Женщина обнаружила, что у нее не хватает на это смелости. Она подняла голову и наткнулась на холодный, подозрительный взгляд Эдриана Воучерча. Ему она явно не нравилась. Но этим дело не ограничивалось. Он ей не доверял и был недоволен ее присутствием. Сделав почти незаметное движение плечами, Эдриан протянул Франческе авторучку.
— Вы не поставите свою подпись, миссис Браун… э… Франческа?
Она взяла авторучку.
— Не здесь, — сказал он. — Вот тут.
Мартин рассмеялся, ласково и несколько снисходительно. Франческа не поняла, в чем дело, но поставила свою подпись там, где указал Эдриан, а затем Жюли Воучерч, которая вошла в комнату и натянуто улыбнулась ей, расписалась в качестве свидетеля. Франческа была взволнована, озадачена и немного напугана. Мартин отказался от напитков, предложенных хозяевами, после чего они поехали в Хэмпстед и поужинали в «Сэльер дю Миди».
— Ты не представляешь, какое облегчение я испытал, — признался Мартин, — когда рассказал тебе о том выигрыше. У нас никогда не будет секретов друг от друга, правда?
— Не будет, — подтвердила Франческа, отчаянно пытаясь собраться с мыслями.
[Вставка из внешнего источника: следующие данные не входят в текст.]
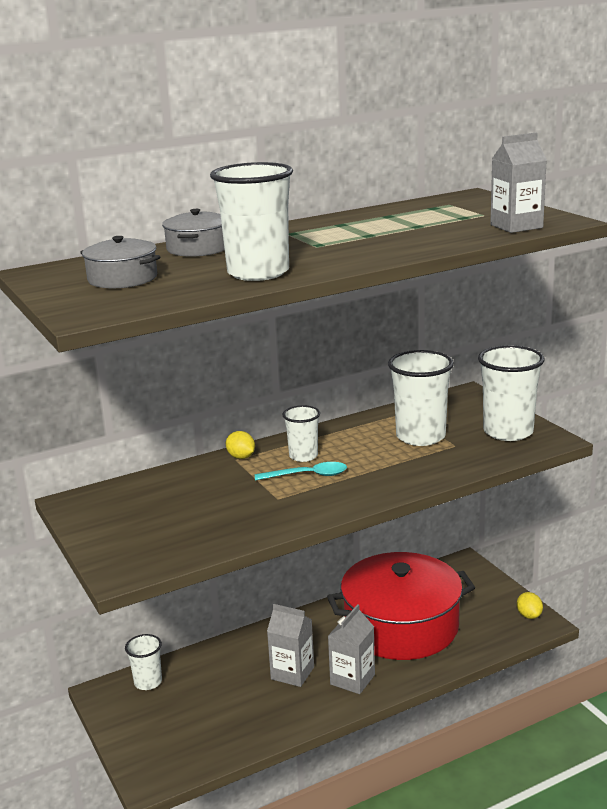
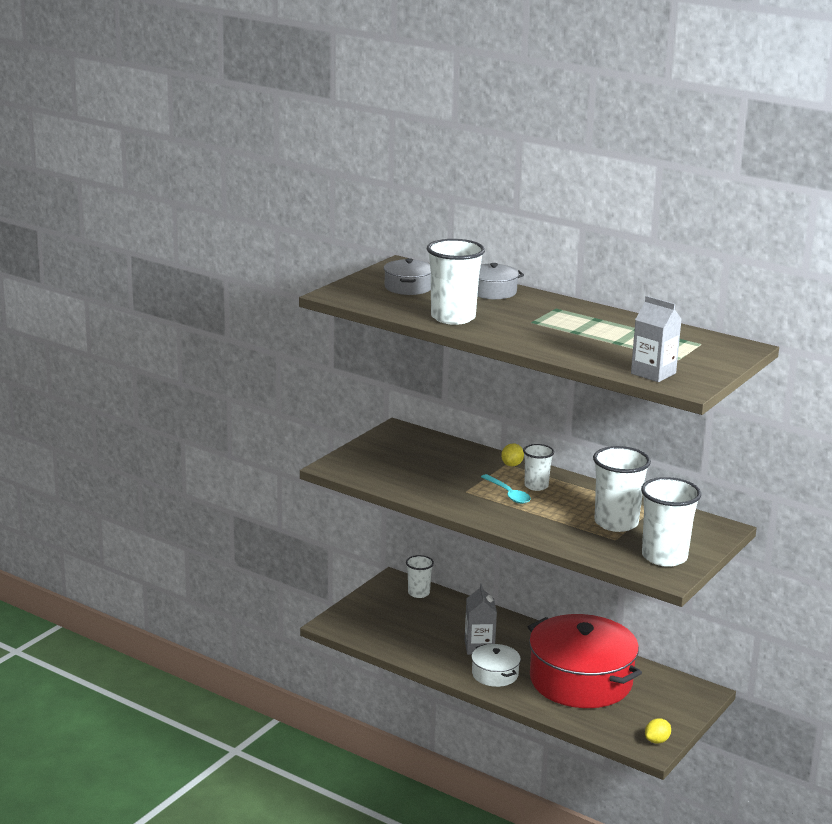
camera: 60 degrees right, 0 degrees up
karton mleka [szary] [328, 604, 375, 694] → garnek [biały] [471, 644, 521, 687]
Ей не терпелось вернуться домой к Тиму.
— А теперь, когда мы нашли квартиру и определились с нашим будущим, я хочу уладить остальные дела. Я имею в виду филантропию, или благотворительность, — называй, как хочешь. Поэтому мне нужно связаться с миссис Кохрейн, а последние десять тысяч, думаю, лучше отдать миссис Финн. Я тебе о ней рассказывал? Эта женщина у нас убирала, она немного не в своем уме, бедняжка, и с ней нужно связываться через ее сына. Но я не сомневаюсь, что она заслуживает помощи… С тобой все хорошо, дорогая? У тебя какой-то отсутствующий вид.
— Я ужасно устала. Если не возражаешь, я не поеду с тобой. Возьму такси на Хит-стрит. — Лицо Мартина вытянулось. — Но если хочешь, мы завтра увидимся.
— Дорогая, — сказал он, — если это обещание, то я не буду тебя удерживать.
Тим сидел за кухонным столом и придумывал свои репортерские расходы — величайшее сочинение со времен «Войны и мира», как он сам иногда говорил. Он курил неизменный «Голуаз» — похоже, сотую сигарету за день — и пил рецину[46] из бутылки. Духовка и настенный нагреватель были включены, и по стенам, как обычно, стекал конденсат.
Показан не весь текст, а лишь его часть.